Abraham was educated at the Government Boys' School and Adisadel Secondary School in Cape Coast, Ghana. He obtained a BA from the University of Ghana, graduating with first-class honours in philosophy in 1957. Travelling to England to study at Oxford University, he received a B.Phil. and was the first African to be elected a Fellow of All Souls College. In 1960, he was nominated to be a Governor of the School of Oriental and African Studies, London University.

While at All Souls, Abraham recalled facing overt racism from some senior fellows, including one who told him at a formal dinner that he "did not like black people", and a warden who accepted his election only grudgingly. Abraham later reflected that strict rules and procedures within the college could sometimes protect students from the arbitrary effects of such prejudice.

**Data extracts**:
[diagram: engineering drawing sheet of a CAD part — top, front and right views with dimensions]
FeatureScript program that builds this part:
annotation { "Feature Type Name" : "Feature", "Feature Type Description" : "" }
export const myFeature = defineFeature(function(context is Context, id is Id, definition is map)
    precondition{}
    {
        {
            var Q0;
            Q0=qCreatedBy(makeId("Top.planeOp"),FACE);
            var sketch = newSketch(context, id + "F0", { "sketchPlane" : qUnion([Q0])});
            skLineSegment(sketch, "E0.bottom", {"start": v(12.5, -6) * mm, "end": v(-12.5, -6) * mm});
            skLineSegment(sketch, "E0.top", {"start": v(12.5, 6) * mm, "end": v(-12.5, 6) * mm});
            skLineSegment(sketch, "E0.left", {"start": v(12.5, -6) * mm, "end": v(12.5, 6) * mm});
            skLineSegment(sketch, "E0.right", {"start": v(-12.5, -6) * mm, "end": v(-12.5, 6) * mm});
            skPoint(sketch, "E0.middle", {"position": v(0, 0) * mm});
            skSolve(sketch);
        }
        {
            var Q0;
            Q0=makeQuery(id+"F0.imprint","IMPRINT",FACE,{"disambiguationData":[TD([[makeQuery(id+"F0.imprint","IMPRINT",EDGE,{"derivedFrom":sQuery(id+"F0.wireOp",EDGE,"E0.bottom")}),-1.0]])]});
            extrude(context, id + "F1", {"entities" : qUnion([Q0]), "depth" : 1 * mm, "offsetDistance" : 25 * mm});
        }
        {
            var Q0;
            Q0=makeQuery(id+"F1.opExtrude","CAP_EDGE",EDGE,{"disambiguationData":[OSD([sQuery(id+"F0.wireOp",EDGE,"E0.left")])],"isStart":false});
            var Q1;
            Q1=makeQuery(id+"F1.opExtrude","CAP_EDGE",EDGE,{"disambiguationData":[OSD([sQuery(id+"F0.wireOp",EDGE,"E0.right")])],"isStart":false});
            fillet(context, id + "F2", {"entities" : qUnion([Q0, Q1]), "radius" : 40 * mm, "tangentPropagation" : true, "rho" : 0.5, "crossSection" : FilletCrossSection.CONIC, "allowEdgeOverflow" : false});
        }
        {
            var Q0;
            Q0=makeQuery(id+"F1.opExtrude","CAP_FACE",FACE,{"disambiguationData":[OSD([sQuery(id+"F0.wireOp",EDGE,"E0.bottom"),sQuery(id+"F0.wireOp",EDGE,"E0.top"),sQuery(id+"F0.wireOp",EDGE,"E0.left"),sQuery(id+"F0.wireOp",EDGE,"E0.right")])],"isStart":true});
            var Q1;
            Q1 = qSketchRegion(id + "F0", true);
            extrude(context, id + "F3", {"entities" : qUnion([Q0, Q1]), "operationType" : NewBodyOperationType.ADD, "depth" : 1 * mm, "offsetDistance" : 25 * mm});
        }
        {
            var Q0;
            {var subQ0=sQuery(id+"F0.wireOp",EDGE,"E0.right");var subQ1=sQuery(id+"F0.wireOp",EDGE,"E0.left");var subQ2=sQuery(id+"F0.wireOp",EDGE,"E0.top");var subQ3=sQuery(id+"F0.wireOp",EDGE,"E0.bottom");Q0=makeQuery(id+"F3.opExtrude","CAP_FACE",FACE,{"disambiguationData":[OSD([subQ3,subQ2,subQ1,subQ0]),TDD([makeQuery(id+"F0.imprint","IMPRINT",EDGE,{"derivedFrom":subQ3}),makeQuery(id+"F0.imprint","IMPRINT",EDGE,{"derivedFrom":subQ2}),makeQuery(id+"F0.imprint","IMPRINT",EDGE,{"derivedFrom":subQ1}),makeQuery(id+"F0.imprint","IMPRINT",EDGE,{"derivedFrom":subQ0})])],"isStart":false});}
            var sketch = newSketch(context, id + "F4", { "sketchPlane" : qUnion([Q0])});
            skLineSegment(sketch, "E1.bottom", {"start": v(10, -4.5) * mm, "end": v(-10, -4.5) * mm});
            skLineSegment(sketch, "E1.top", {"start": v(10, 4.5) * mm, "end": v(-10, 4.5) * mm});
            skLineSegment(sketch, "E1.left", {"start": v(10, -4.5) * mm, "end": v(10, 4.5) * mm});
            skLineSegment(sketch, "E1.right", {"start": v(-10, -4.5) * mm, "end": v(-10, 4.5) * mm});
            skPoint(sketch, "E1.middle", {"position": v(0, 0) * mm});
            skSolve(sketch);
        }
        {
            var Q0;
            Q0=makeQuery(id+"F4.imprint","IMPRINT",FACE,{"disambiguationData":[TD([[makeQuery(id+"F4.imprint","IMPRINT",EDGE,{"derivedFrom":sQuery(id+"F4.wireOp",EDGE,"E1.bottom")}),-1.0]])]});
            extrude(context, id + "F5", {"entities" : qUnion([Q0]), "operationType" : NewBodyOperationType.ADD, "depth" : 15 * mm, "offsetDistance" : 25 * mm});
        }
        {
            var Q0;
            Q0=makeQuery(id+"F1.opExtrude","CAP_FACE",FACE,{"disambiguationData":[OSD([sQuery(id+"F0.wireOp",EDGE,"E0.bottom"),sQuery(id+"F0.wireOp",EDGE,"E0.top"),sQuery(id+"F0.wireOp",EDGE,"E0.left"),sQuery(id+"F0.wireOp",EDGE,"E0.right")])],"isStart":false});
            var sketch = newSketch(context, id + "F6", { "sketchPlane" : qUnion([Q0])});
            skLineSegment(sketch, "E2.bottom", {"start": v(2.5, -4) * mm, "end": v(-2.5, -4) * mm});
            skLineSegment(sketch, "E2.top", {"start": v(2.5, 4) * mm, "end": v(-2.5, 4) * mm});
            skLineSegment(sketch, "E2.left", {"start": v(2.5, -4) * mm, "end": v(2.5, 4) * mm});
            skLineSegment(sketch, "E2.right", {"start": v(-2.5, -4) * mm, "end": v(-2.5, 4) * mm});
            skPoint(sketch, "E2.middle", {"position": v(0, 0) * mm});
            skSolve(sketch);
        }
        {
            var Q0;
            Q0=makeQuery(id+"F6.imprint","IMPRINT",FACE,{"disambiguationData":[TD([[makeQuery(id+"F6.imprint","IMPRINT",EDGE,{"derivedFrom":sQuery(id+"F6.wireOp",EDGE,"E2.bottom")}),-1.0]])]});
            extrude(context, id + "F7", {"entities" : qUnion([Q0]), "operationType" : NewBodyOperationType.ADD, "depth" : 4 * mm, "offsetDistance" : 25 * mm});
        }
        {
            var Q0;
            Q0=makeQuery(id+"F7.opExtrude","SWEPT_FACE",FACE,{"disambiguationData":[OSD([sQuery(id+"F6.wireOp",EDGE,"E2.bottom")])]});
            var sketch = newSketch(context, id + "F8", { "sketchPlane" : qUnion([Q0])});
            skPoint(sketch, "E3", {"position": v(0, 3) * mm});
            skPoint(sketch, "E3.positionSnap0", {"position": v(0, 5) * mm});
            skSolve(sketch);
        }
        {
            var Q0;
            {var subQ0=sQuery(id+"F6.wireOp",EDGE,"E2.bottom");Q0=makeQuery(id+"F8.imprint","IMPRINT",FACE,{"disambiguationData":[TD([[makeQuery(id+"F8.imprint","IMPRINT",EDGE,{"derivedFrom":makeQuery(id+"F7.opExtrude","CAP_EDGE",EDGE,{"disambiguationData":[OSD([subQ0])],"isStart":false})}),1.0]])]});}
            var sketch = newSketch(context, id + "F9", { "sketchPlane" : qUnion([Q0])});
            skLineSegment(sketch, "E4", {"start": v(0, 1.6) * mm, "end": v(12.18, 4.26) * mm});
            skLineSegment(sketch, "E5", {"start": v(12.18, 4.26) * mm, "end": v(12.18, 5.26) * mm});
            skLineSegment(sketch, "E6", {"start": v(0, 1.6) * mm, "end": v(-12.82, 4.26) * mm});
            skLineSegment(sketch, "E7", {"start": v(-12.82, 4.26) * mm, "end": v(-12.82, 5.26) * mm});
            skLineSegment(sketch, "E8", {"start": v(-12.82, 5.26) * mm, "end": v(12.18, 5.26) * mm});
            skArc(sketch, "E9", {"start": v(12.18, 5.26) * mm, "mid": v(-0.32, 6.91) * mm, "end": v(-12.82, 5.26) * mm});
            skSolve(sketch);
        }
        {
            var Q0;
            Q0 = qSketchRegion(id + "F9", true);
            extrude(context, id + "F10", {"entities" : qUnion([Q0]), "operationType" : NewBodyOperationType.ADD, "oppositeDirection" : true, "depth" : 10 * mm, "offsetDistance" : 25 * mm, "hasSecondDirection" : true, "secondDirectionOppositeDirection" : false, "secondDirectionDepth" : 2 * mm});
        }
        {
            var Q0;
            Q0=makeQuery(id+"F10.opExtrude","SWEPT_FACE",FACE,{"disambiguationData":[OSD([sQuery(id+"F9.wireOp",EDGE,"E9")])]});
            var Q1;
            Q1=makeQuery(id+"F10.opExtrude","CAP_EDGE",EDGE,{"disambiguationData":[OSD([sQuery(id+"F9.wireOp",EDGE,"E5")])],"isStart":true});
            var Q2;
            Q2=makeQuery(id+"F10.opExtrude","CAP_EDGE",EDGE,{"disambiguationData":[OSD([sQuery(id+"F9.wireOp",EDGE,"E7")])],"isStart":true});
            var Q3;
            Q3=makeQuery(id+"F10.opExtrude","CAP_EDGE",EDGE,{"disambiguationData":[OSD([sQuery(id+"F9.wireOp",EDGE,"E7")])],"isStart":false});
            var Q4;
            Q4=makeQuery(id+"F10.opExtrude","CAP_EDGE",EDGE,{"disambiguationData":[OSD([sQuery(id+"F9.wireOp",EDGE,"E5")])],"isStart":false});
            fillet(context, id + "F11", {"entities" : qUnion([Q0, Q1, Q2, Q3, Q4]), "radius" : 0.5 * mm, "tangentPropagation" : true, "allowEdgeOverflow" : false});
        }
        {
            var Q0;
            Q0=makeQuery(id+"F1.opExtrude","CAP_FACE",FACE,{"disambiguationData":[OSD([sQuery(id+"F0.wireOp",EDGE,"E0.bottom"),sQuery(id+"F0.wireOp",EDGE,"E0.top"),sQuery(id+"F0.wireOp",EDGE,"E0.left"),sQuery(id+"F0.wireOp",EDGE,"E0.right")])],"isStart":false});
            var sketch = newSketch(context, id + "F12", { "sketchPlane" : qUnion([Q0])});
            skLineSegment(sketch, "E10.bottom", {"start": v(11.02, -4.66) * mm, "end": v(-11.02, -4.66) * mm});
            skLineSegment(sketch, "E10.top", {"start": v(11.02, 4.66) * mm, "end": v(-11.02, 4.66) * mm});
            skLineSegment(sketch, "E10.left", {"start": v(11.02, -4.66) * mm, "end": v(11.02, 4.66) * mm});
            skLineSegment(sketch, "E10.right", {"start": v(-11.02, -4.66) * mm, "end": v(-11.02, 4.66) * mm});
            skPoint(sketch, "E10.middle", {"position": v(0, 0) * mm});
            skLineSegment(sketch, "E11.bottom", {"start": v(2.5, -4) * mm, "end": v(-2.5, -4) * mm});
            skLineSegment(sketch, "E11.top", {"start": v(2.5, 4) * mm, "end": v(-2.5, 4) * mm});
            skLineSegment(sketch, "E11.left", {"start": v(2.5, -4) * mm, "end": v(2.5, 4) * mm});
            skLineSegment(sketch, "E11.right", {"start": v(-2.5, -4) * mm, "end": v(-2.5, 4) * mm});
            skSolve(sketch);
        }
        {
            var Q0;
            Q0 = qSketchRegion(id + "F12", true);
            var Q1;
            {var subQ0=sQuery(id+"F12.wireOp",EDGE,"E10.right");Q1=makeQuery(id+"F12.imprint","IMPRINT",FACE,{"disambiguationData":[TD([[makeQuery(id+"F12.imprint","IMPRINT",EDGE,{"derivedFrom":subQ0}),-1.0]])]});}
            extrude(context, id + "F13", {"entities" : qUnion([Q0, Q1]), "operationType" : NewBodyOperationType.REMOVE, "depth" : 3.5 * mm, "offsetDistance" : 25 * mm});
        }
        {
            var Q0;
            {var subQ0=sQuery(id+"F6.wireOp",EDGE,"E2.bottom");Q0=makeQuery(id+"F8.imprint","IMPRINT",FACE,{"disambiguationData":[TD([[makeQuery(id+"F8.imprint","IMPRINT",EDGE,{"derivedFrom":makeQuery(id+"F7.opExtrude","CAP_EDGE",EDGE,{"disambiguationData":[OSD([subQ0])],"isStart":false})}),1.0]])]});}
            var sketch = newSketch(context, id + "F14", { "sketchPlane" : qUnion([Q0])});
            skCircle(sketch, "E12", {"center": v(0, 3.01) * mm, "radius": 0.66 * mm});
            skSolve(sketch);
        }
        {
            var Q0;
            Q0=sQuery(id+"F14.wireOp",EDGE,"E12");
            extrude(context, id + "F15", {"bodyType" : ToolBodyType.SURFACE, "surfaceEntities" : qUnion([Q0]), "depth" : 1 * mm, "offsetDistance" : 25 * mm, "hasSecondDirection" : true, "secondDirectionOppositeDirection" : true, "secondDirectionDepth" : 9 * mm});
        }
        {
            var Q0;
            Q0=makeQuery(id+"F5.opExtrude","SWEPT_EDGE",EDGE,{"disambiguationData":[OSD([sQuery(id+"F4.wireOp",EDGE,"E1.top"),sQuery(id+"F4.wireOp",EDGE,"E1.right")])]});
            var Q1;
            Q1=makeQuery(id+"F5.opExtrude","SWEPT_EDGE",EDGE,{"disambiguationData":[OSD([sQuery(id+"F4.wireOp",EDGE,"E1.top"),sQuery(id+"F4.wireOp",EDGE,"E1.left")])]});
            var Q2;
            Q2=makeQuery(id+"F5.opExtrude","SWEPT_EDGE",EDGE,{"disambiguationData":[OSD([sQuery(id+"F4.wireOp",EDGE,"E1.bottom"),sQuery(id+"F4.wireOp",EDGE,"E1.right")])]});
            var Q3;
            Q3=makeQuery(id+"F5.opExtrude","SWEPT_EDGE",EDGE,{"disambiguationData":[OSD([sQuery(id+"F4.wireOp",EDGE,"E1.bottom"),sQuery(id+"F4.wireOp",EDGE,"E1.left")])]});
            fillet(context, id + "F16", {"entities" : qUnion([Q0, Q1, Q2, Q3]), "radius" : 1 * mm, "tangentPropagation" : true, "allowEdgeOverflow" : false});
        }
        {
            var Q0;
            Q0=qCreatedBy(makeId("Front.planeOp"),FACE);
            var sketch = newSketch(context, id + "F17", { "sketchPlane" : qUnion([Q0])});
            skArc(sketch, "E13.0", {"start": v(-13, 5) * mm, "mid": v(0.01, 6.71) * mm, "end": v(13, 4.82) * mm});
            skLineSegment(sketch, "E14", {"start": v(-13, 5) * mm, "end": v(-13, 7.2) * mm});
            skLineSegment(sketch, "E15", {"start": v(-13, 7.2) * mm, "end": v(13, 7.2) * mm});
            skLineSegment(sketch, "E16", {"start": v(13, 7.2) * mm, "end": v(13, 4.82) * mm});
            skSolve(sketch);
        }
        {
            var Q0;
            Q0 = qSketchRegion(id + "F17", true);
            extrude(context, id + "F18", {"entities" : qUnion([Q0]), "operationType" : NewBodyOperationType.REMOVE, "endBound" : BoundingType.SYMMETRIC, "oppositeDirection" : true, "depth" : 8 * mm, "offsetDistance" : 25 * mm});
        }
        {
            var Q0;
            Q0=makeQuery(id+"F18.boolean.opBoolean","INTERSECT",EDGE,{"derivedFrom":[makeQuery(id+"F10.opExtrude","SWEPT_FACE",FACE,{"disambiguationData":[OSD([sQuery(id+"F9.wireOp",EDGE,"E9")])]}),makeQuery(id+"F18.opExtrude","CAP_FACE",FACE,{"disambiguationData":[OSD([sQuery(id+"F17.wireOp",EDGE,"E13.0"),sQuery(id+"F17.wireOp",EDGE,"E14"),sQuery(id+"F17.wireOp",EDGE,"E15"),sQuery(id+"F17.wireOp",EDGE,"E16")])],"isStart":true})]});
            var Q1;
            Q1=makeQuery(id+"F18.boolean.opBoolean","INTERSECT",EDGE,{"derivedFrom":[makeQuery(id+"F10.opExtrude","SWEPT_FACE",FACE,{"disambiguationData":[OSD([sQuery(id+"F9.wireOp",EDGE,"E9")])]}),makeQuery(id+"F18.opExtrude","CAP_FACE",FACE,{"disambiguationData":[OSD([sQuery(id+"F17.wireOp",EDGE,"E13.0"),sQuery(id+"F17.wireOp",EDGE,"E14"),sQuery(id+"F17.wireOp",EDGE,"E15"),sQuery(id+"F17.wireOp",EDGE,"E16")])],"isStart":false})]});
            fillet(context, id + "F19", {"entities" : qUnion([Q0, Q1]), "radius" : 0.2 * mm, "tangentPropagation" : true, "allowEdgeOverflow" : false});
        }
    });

**Task goal**:
Answer these questions about the text on Abraham:
1. In what subject and year did Abraham earn first-class honours at the University of Ghana?
2. What was he nominated to be in 1960?
3. What did one senior fellow tell him at a formal dinner at All Souls?
The material isn't needed here.

**Answer box**:
1. Philosophy, in 1957.
2. A Governor of the School of Oriental and African Studies, London University.
3. That he "did not like black people."